FASE 2: O Ponto de Virada e o Autoconhecimento
O despertar veio por meio de um processo difícil de provações pessoais e de uma busca profunda por autoconhecimento, que finalmente me trouxeram clareza moral. Minhas antigas crenças utilitaristas começaram a me causar profunda repulsa. Houve a percepção inevitável de que um sistema que protege criminosos (por meio de benesses espúrias como as saídas temporárias de prisões) e pune obstinadamente o trabalhador comum não busca realizar a justiça, mas sim implantar o controle absoluto sobre as nossas vidas.
FASE 3: A Anatomia da Hipocrisia
Foi ao analisar as entranhas da máquina pública que compreendi a extensão da ameaça. A Esquerda Neototalitária não joga dentro das regras; ela opera com extrema violência institucional e desinformação sistemática, como evidenciado nos sucessivos atentados físicos e morais desferidos contra conservadores e o ex-presidente Jair Bolsonaro. Vivemos sob um regime onde a lógica jurídica foi subvertida: um presidente condenado por corrupção em múltiplas instâncias foi devolvido ao poder pelo Supremo Tribunal Federal sem jamais ter sido inocentado, lavadores de dinheiro profissionais são soltos em menos de vinte e quatro horas, enquanto mães de família recebem penas de dezenessete anos de prisão por vandalismo de estátuas públicas no dia 8 de Janeiro. Esse cenário aberrante de perseguição política escancarada é a materialização da Engenharia Social Coercitiva e do Progressismo Autoritário, que usam as instituições judiciais para subjugar a dissidência e domesticar a população.
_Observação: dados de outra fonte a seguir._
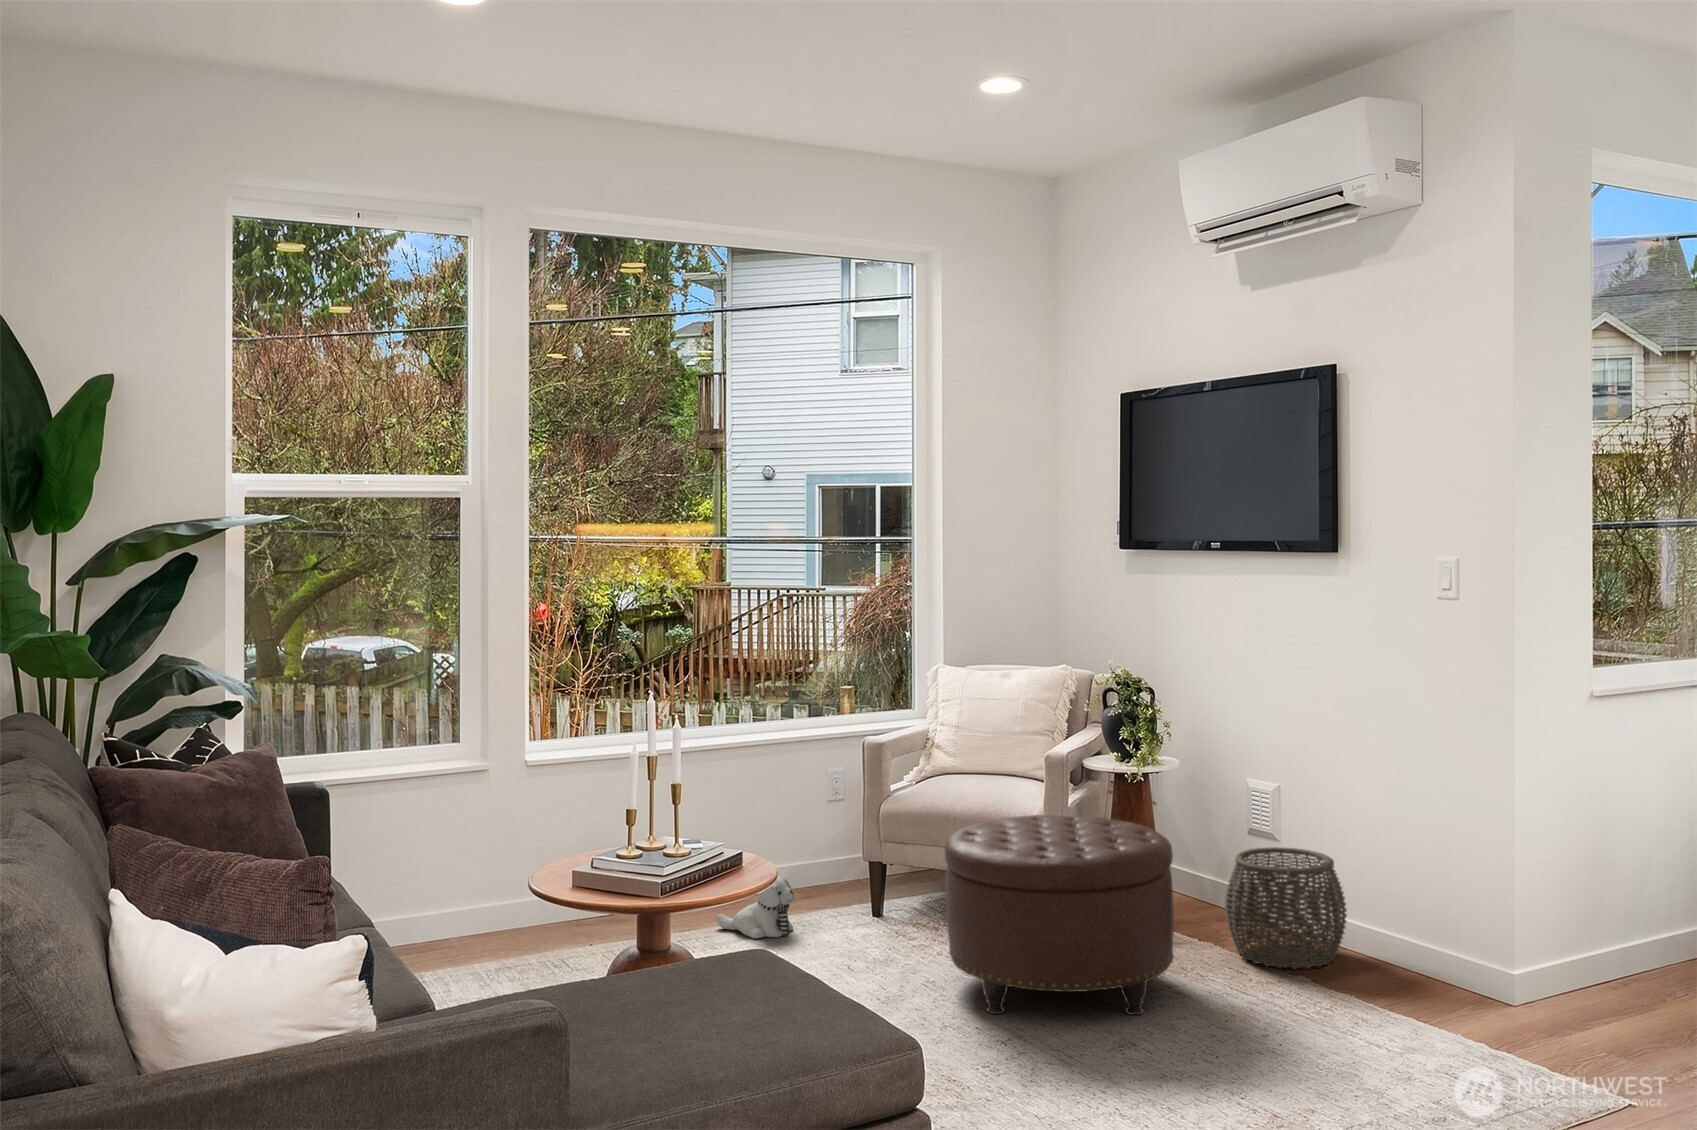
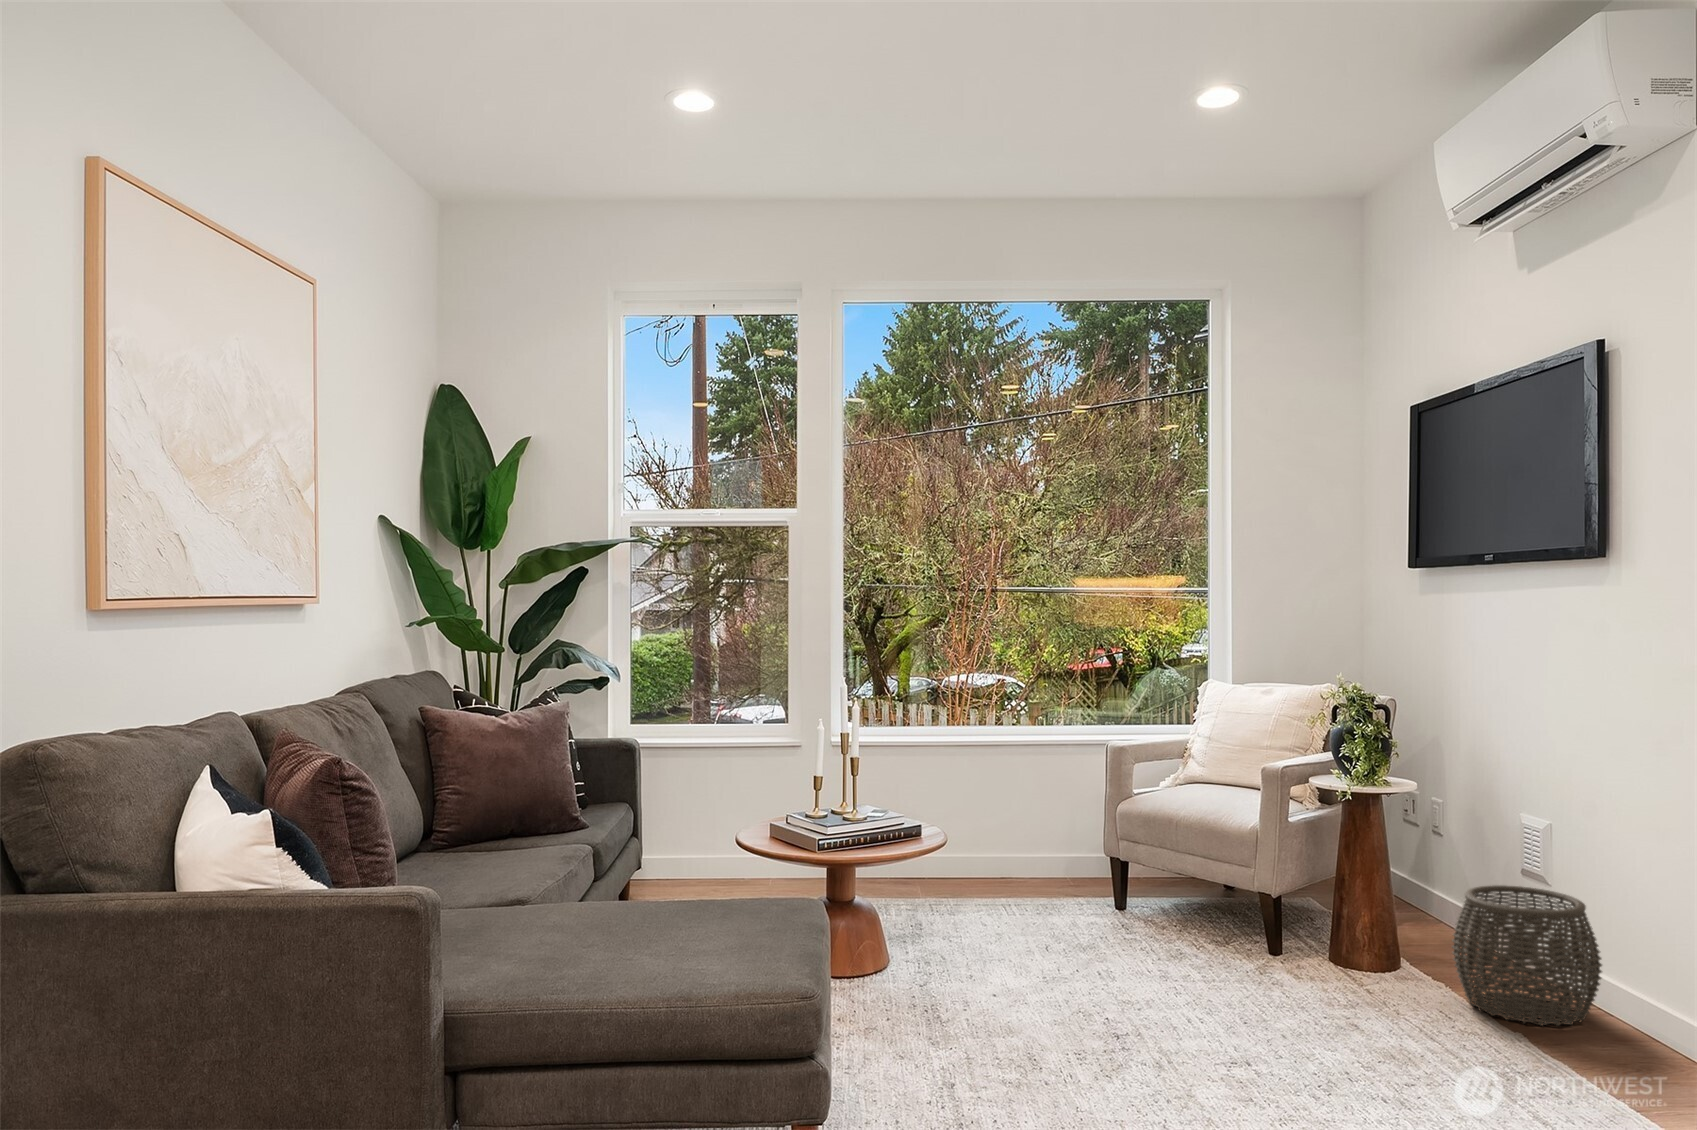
ottoman: present [945,815,1174,1015] -> none [1118,823,1361,1039]
plush toy: present [716,876,794,938] -> none [958,860,1026,917]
FASE 4: A Missão do Voz Direita
Diante da consolidação desse Neototalitarismo cultural e institucional, decidi que fundar o portal Voz Direita não seria apenas um projeto, mas um dever patriótico inadiável de legítima defesa intelectual. Minha missão aqui é clara: alertar e armar os cidadãos comuns de direita com as ferramentas cognitivas necessárias para decifrar e combater as táticas sujas e as narrativas manipuladas do sistema. Nossa luta é por um Brasil soberano e seguro. Um país de verdade, onde o trabalhador possa pegar o ônibus de madrugada sem ter uma arma apontada para a sua cabeça por causa de um telefone celular, e onde as famílias não sejam obrigadas a ouvir o chefe do Executivo romantizar o crime sob a desculpa infame de que o roubo é aceitável "para tomar uma cervejinha". A clareza moral é a nossa maior trincheira.